Background of the 2006 Student Protests in Chile

The Organic Constitutional Act of Teaching or LOCE (Act Nº 18,962) was enacted on March 7, 1990 and came into force on March 10, the last day of Pinochet's 16½ year dictatorship. Despite being widely criticized by both students and teachers as well as the ruling coalition (Concertación), it has remained largely unmodified since the restoration of democracy.

Critics of LOCE point out that it reduces the state's participation in education to a solely regulatory and protective role, whilst the true responsibility of education has been transferred to private and public corporations (public schools being managed by local governments -- Municipalidades), thus reducing the participation that students, parents, teachers and non-academic employees had previously enjoyed in their schools.

During the 1990s, one of the main objectives of the Concertación administration was a so-called Educational Reform. One of the main pillars of this reform, launched during the Eduardo Frei Ruiz-Tagle administration, was the Jornada Escolar Completa, JEC (Full-time School Day policy) -- a plan to increase the hours that high school students actually spend in classrooms (in many cases not increasing the number of additional classrooms and other infrastructure required).
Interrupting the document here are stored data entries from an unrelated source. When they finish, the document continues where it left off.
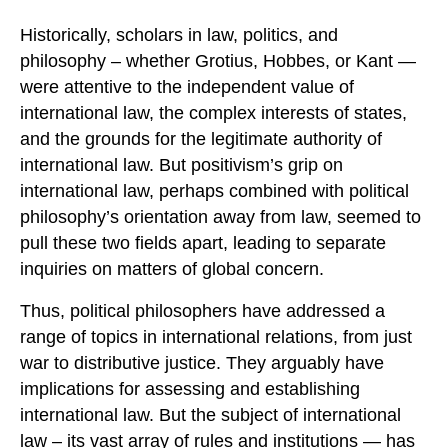
Historically, scholars in law, politics, and
philosophy – whether Grotius, Hobbes, or Kant —
were attentive to the independent value of
international law, the complex interests of states,
and the grounds for the legitimate authority of
international law. But positivism’s grip on
international law, perhaps combined with political
philosophy’s orientation away from law, seemed to
pull these two fields apart, leading to separate
inquiries on matters of global concern.
Thus, political philosophers have addressed a
range of topics in international relations, from just
war to distributive justice. They arguably have
implications for assessing and establishing
international law. But the subject of international
law – its vast array of rules and institutions — has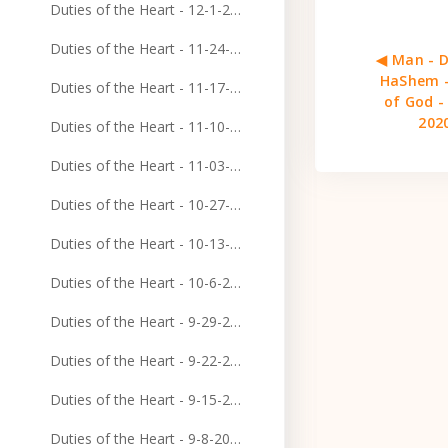
Duties of the Heart - 12-1-2024
Duties of the Heart - 11-24-2024
◀︎ Man - D
HaShem -
Duties of the Heart - 11-17-2024
of God -
202
Duties of the Heart - 11-10-2024
Duties of the Heart - 11-03-2024
Duties of the Heart - 10-27-2024
Duties of the Heart - 10-13-2024
Duties of the Heart - 10-6-2024
Duties of the Heart - 9-29-2024
Duties of the Heart - 9-22-2024
Duties of the Heart - 9-15-2024
Duties of the Heart - 9-8-2024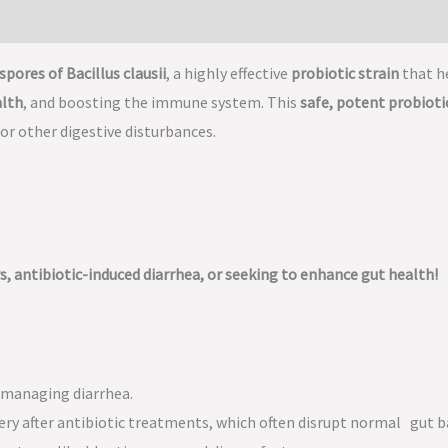
spores of Bacillus clausii
, a highly effective
probiotic strain
that h
alth
, and boosting the immune system. This
safe, potent probioti
, or other digestive disturbances.
rs, antibiotic-induced diarrhea, or seeking to enhance gut health!
managing diarrhea.
ery after antibiotic treatments, which often disrupt normal gut b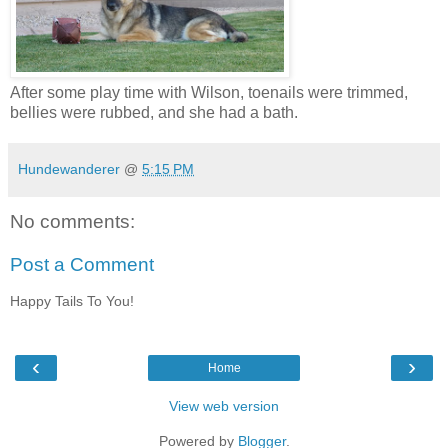
After some play time with Wilson, toenails were trimmed,
bellies were rubbed, and she had a bath.
Hundewanderer
@
5:15 PM
No comments:
Post a Comment
Happy Tails To You!
‹
›
Home
View web version
Powered by
Blogger
.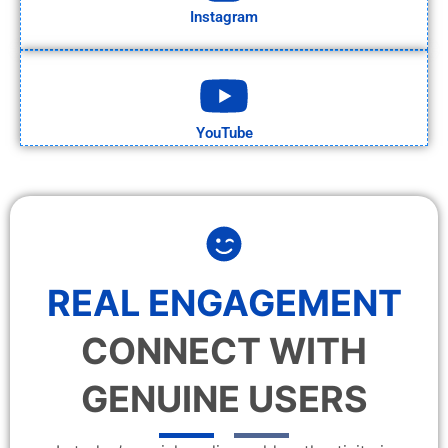
Instagram
YouTube
REAL ENGAGEMENT
CONNECT WITH
GENUINE USERS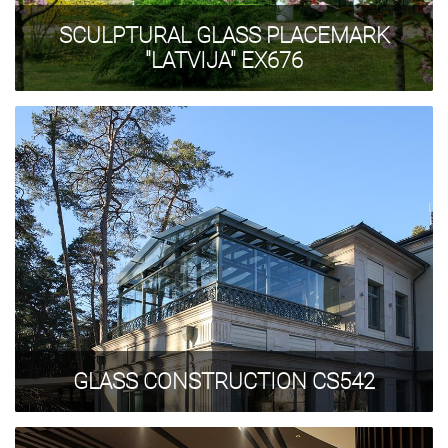
SCULPTURAL GLASS PLACEMARK
"LATVIJA" EX676
GLASS CONSTRUCTION CS542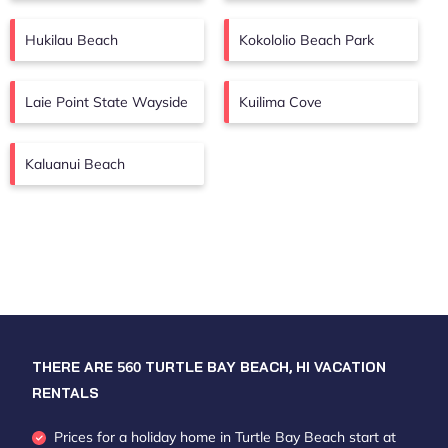
Hukilau Beach
Kokololio Beach Park
Laie Point State Wayside
Kuilima Cove
Kaluanui Beach
THERE ARE
560
TURTLE BAY BEACH, HI VACATION
RENTALS
Prices for a holiday home in Turtle Bay Beach
start at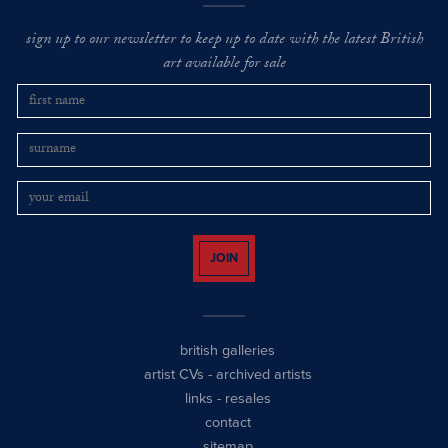
sign up to our newsletter to keep up to date with the latest British
art available for sale
JOIN
british galleries
artist CVs
-
archived artists
links
-
resales
contact
sitemap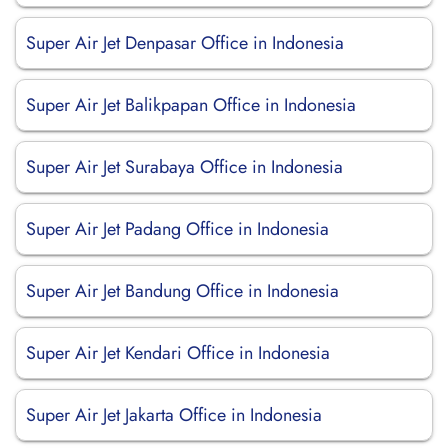
Super Air Jet Denpasar Office in Indonesia
Super Air Jet Balikpapan Office in Indonesia
Super Air Jet Surabaya Office in Indonesia
Super Air Jet Padang Office in Indonesia
Super Air Jet Bandung Office in Indonesia
Super Air Jet Kendari Office in Indonesia
Super Air Jet Jakarta Office in Indonesia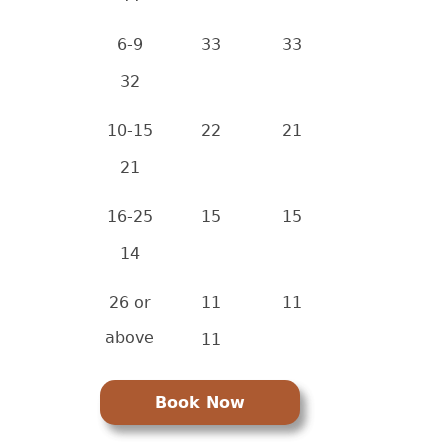
6-9
33
33
32
10-15
22
21
21
16-25
15
15
14
26 or
11
11
above
11
Book Now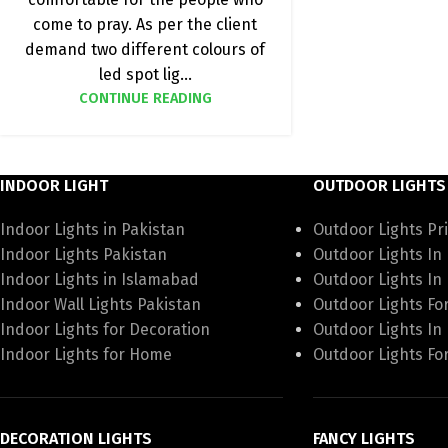
come to pray. As per the client
demand two different colours of
led spot lig...
CONTINUE READING
INDOOR LIGHT
OUTDOOR LIGHTS
Indoor Lights in Pakistan
Outdoor Lights Pri
Indoor Lights Pakistan
Outdoor Lights In
Indoor Lights in Islamabad
Outdoor Lights In
Indoor Wall Lights Pakistan
Outdoor Lights Fo
Indoor Lights for Decoration
Outdoor Lights In
Indoor Lights for Home
Outdoor Lights Fo
DECORATION LIGHTS
FANCY LIGHTS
However, many consider that the quality of education has dropped to worrying levels despite the high level of government spending on public education. Studies have showed that the JEC still has not been correctly implemented nor has it achieved the desired results.

Since 2000 a new demand has emerged with respect to the transport system's school pass and the new University Selection Test, and although much progress was made in some areas, the core of the students' demands have remained unsolved as of 2006.